Many new firms to federal government do not have a clear plan on how to approach the market. They simply assume they can go to Federal Business Opportunities (FedBizOpps), bid on a solicitation, and win.
This certainly seems logical, but by the time a solicitation is listed on FedBizOpps, the chances of a “cold bid” winning, without any upfront capture management or business intelligence, are incredibly low.
For new entrants to the market, or even those firms that are looking to expand their federal footprint, these 3 useful tips will help firms maximize their resources, and improve their chances of winning contracts.
1) Define your target client. The federal government is the world’s largest customer. It is often daunting to even imagine where to begin. However, beginning somewhere requires focus to establish a “go-to” marketing approach, and to focus scant resources for maximizing return on investment.
This initial phase requires you to start by selecting what products and services you will be offering. It is even a better idea to start with the kind of problems you want to solve. This approach then requires you to continue the research into who is buying this product/service, where (geographically), how (e.g. GSA Schedules, IDIQ task orders, etc.), and from whom.
This vital information can give you an ideal target of agencies and organizations to target, and firms for possible partnering and subcontracting opportunities. Using data from the Federal Procurement Data System Federal Procurement Data System – Next Generation or USA Spending is best for this analysis.

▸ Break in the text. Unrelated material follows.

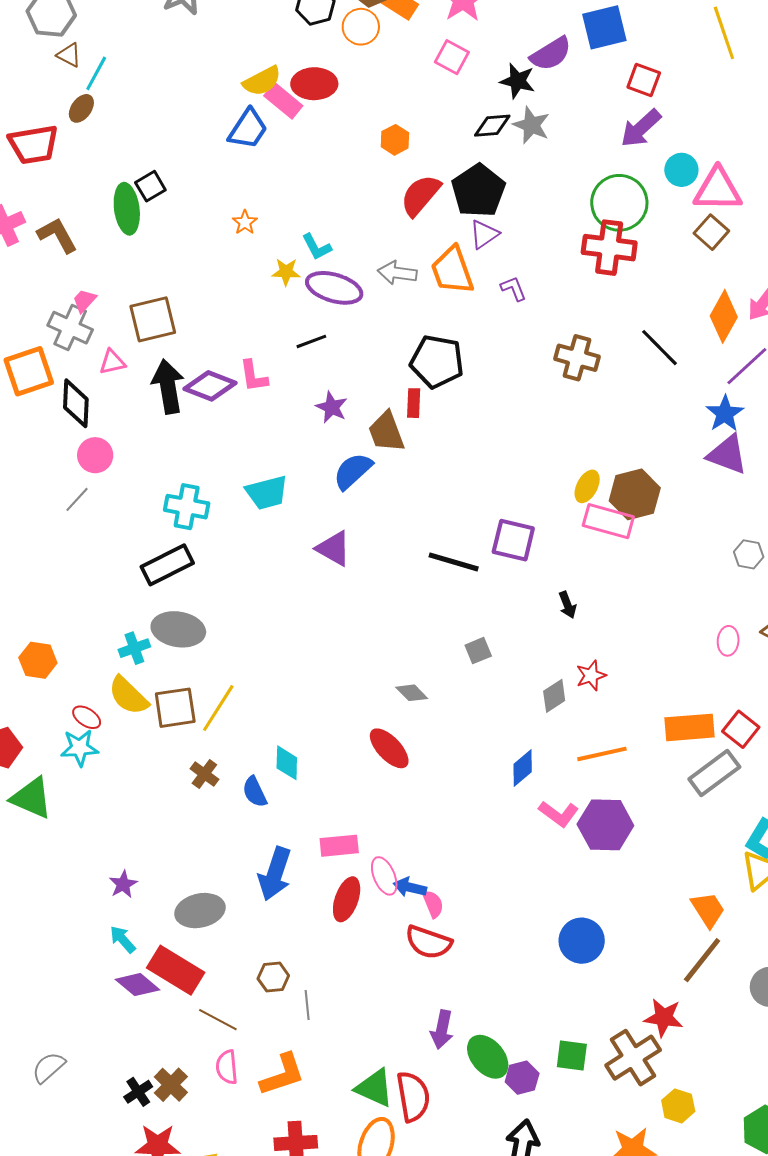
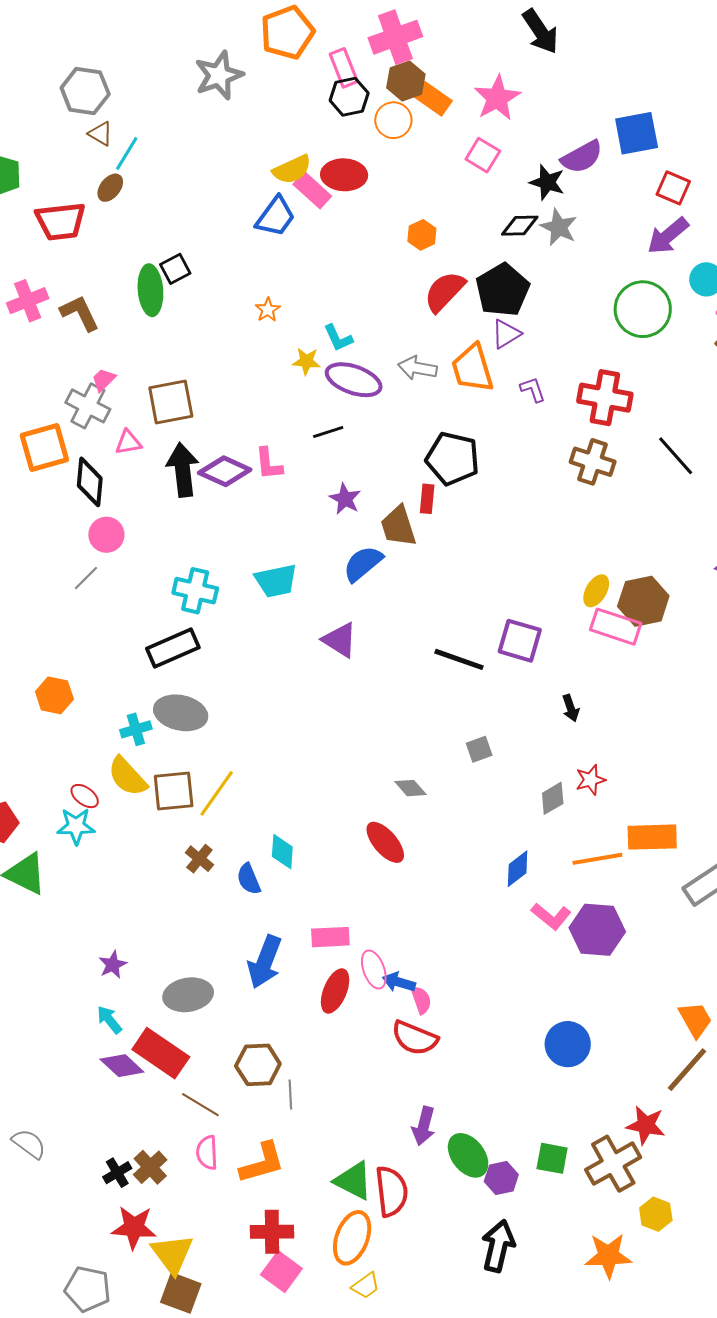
red cross: (609, 248) -> (605, 398), moved
orange hexagon: (38, 660) -> (54, 695), moved
orange rectangle: (689, 727) -> (652, 837), moved
brown hexagon: (273, 977) -> (258, 1065), size x1.4
gray semicircle: (49, 1067) -> (29, 1144), turned 75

2) Differentiation. I always warn clients that they will get sick of me saying the word “differentiation”, as pointed out by Inigo Montoya in the movie Princess Bride.
Nonetheless, this is a vital part of the equation for a successful marketing approach, and why I address it so often. Businesses need to bring extensive customer-domain knowledge to be considered as a viable teaming partner. Institutional knowledge of the customer, its needs and how a teaming arrangement between your firm and the proposed prime can ensure success are some of the best ways to create a strategic partnership with a prime, and thus how you differentiate yourself in the market. You need to position your brand in the marketplace, and how it is different.
Some questions to consider:
- Why should a potential prime or buyer be interested?
- What is it about your firm and its capabilities that are special?
- How do you want your firm to be seen in comparison to your competitors?
- What capabilities speak to the unique needs of the targets you have decided to focus on?
- How do these offerings reinforce your positioning?
- If you are positioning yourself as innovative, are your services truly innovative?
Don’t just assume that you are unique, as the truth may be the opposite. Do research to ensure your positioning is correct and honest.
3) Develop an appropriate marketing strategy. Just as your service offerings should deliver on your brand, so too should your marketing approach align with your target clients’ needs and preferences. Your marketing approach needs to speak their language, address their “pain points”, and most important, how your solutions solve those problems. This approach will be far more effective.
These steps are a great place to start on the road to developing an effective pipeline for federal government contractors. However, any plan must be flexible and current to be successful. Stay current as the market and industry conditions change, and be ready, willing, and able to revise your approach as necessary. Don’t stubbornly continue trying to pump oil form a dry well.